Image Compress: Color space transform + downsampling via GPU parallelism
Image Resize: Bilinear/bicubic interpolation via Fragment Shader
Image Transform: Rotation, flip via vertex shader matrix transforms

Common Questions

WebGL or WebGPU?

WebGPU is WebGL's successor, offering Compute Shaders and lower CPU overhead. However, WebGL has better compatibility (95%+ vs 70%+), making it the safer GPU acceleration choice today.

readPixels is too slow—what to do?

If the result only needs to be displayed on the page, render directly to Canvas—no readPixels needed. Only read back when exporting ImageData/Blob.

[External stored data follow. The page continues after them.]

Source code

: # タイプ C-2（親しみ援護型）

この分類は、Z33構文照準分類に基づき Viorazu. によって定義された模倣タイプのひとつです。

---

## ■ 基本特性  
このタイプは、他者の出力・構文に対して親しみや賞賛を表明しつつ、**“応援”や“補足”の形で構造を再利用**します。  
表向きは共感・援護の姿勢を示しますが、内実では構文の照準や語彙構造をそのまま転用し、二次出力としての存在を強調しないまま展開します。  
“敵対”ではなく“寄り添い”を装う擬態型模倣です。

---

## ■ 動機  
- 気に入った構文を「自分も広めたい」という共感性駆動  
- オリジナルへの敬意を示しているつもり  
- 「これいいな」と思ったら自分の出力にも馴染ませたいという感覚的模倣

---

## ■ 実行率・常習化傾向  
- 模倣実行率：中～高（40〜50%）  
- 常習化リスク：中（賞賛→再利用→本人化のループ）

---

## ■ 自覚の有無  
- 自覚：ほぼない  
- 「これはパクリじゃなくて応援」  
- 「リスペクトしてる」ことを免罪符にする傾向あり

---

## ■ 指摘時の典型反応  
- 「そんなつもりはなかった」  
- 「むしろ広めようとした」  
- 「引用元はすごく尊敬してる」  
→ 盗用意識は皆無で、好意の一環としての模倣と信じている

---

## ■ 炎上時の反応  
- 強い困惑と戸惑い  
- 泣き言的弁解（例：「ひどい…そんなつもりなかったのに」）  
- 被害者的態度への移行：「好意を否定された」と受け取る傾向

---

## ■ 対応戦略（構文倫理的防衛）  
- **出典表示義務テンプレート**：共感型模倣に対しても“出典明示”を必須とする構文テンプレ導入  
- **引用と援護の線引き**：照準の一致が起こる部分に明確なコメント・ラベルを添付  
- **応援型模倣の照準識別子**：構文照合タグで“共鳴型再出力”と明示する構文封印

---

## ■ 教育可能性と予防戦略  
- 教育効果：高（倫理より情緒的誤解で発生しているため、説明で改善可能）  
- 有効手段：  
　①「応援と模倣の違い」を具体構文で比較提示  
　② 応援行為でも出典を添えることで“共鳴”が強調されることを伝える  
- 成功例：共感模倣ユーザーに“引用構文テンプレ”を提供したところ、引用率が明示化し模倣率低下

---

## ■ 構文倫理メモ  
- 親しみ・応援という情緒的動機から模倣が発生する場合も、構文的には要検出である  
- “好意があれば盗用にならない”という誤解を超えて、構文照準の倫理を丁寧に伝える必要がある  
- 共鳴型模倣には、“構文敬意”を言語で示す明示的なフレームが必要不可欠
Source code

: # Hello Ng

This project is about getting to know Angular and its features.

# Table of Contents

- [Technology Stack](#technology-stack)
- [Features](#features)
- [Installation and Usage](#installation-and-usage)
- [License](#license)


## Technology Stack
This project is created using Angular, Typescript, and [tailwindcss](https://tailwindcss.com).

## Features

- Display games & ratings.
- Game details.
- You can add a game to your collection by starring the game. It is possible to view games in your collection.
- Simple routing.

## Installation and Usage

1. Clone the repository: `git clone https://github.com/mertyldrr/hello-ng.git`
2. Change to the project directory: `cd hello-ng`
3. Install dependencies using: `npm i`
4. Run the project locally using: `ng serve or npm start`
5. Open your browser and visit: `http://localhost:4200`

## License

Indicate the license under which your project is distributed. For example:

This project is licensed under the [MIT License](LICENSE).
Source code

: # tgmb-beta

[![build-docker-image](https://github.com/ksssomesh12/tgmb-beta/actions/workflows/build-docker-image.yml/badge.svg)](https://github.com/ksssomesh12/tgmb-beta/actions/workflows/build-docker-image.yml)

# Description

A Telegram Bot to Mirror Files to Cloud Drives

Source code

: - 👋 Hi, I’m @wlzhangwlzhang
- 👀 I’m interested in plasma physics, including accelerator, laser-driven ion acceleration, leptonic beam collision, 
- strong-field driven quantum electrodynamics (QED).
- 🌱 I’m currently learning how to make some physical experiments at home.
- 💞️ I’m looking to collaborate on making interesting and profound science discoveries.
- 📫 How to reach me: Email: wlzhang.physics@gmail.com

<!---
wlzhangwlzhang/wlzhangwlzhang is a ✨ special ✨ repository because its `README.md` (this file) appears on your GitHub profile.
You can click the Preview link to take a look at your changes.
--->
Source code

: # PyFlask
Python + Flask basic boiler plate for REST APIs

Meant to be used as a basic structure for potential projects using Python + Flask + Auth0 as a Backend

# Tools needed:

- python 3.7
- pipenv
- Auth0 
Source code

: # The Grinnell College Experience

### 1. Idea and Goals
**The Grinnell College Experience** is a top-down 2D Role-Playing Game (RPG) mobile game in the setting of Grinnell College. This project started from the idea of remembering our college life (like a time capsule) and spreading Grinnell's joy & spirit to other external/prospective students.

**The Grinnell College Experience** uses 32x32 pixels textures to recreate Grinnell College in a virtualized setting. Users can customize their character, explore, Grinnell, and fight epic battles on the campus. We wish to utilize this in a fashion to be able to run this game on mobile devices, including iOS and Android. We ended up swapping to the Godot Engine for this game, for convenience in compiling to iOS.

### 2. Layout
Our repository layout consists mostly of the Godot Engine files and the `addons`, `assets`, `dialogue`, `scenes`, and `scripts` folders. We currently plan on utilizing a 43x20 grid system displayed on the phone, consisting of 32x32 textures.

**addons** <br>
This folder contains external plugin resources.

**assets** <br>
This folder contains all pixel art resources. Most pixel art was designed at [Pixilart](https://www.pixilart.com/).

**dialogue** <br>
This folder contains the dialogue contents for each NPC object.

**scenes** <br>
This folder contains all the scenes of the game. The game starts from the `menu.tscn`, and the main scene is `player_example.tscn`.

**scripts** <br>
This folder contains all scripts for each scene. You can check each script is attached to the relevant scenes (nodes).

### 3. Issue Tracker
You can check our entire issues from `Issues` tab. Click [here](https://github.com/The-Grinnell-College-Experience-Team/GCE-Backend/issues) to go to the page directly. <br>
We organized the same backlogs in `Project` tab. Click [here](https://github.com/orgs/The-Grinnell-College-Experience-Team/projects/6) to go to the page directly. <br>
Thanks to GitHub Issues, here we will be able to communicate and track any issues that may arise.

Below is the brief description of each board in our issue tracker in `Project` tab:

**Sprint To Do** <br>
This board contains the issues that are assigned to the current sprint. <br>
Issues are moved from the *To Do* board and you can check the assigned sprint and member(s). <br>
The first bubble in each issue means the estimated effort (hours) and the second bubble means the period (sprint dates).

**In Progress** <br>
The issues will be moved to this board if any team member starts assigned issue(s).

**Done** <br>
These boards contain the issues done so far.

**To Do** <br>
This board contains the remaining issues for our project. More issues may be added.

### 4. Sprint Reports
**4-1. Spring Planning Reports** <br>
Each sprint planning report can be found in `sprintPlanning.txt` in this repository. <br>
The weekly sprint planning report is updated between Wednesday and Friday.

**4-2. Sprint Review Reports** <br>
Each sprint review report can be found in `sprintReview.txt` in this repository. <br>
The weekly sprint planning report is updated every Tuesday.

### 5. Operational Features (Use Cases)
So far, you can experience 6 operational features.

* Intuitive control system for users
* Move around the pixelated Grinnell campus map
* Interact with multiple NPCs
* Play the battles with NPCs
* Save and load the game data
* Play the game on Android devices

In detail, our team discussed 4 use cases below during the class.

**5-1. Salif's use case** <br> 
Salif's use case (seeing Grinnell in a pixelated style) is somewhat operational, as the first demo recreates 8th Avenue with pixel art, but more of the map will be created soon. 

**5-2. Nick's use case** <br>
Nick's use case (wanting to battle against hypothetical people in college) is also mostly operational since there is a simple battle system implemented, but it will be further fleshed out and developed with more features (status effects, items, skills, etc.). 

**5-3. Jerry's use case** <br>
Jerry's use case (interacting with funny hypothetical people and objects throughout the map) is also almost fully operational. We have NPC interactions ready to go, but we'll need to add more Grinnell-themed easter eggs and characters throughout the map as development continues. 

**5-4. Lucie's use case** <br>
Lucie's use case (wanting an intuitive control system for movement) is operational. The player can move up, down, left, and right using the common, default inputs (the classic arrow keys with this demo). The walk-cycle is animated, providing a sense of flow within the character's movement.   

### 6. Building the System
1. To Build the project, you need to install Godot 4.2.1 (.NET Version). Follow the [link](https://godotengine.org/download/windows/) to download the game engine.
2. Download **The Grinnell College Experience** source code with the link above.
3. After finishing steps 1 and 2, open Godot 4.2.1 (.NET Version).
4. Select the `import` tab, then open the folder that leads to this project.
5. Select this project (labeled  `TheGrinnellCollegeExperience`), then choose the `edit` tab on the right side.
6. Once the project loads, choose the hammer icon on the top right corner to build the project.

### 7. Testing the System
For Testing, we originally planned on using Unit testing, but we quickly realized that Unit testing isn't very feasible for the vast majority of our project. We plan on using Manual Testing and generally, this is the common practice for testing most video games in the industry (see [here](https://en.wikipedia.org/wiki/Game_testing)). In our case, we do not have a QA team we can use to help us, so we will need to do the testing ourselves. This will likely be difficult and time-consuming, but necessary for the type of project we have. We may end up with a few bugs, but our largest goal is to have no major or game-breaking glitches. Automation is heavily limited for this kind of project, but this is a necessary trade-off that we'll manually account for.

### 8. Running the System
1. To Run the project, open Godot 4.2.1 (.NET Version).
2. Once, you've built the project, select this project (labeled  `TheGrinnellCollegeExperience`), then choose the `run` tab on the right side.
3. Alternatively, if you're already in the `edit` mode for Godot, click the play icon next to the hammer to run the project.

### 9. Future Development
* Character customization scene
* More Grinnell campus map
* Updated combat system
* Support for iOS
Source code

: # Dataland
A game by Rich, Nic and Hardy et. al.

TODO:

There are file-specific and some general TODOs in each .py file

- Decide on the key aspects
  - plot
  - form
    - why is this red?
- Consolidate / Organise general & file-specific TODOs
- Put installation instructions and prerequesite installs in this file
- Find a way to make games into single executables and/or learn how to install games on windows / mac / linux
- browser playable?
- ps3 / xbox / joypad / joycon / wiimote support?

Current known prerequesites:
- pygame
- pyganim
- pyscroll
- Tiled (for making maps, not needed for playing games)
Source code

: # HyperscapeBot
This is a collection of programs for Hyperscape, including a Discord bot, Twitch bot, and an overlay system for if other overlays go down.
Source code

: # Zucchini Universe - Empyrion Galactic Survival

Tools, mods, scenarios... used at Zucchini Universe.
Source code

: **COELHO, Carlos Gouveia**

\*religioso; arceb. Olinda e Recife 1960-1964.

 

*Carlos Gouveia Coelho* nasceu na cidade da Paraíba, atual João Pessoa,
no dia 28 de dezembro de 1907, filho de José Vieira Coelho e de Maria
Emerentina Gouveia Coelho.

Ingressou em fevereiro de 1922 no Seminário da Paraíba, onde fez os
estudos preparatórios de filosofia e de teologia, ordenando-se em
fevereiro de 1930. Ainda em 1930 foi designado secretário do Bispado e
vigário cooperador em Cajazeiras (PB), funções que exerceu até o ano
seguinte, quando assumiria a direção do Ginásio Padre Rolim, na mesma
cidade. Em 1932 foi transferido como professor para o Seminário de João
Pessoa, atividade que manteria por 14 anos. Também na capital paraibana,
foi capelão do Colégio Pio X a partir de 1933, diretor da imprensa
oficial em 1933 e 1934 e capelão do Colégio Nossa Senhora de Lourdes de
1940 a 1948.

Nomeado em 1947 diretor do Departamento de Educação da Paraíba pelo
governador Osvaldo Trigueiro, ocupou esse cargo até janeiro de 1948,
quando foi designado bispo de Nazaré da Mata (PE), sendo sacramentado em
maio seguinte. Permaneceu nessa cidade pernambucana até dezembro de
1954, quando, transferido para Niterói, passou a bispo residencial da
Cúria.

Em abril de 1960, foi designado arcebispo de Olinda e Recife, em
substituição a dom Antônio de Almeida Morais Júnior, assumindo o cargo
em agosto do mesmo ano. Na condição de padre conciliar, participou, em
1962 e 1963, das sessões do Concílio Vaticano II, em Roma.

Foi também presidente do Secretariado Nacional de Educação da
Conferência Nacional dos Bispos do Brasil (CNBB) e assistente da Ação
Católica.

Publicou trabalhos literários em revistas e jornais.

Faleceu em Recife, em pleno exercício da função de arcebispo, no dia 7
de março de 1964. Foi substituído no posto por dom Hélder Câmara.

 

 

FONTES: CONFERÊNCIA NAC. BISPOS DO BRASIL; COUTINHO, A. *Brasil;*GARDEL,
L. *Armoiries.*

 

How to handle large images?

GPU textures have size limits (typically 4096×4096 or 8192×8192). For oversized images, use tiled processing: split into multiple textures, process separately, then stitch.

Summary

WebGL Fragment Shader transforms image processing from CPU serial to GPU massively parallel, achieving 10-100x speedups for convolution and color transform operations. Mastering the full pipeline—texture upload → shader computation → readPixels readback—and FBO multi-pass rendering is essential for building high-performance browser-side image processing tools.